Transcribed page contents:
══════════════════════════════
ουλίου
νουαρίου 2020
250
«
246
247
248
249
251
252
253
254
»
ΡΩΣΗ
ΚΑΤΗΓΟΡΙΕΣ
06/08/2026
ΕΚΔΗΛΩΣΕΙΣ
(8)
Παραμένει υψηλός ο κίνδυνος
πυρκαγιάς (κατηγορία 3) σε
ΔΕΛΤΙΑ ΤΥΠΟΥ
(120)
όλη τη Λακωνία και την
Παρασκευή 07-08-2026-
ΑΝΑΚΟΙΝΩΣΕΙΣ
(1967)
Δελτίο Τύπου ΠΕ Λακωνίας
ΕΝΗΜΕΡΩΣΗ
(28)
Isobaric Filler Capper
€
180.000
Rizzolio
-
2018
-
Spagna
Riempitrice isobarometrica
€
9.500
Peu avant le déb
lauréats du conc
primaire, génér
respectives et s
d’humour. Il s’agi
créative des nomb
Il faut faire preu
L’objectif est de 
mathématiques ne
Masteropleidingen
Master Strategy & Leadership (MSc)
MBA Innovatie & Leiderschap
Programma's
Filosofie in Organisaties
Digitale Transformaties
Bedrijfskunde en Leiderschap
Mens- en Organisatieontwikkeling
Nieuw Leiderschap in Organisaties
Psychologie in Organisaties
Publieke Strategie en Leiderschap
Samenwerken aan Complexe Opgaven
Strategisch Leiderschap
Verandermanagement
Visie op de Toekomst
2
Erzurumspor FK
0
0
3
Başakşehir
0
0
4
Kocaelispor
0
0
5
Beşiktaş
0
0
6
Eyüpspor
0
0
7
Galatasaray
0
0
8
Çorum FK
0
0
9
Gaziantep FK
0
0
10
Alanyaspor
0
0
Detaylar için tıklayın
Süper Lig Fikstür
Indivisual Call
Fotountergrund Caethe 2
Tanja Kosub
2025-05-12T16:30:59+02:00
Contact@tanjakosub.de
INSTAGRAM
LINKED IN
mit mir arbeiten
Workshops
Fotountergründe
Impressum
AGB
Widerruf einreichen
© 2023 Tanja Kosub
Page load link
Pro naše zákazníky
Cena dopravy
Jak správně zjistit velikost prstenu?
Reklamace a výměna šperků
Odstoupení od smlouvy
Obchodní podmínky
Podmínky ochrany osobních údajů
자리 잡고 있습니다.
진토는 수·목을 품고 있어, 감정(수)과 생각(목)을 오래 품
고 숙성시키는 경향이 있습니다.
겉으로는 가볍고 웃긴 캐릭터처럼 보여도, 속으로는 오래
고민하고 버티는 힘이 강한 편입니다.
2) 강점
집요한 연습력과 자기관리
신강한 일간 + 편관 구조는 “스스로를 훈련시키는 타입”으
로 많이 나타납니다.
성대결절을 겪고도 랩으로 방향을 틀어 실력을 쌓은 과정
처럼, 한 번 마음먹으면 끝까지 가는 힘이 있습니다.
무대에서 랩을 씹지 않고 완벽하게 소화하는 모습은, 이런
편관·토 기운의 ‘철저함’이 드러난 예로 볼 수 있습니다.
══════════════════════════════
• _Task statement_:
Please go through the data above and copy each line that has the word "Leiderschap".

• _Response below_:
MBA Innovatie & Leiderschap
Bedrijfskunde en Leiderschap
Nieuw Leiderschap in Organisaties
Publieke Strategie en Leiderschap
Strategisch Leiderschap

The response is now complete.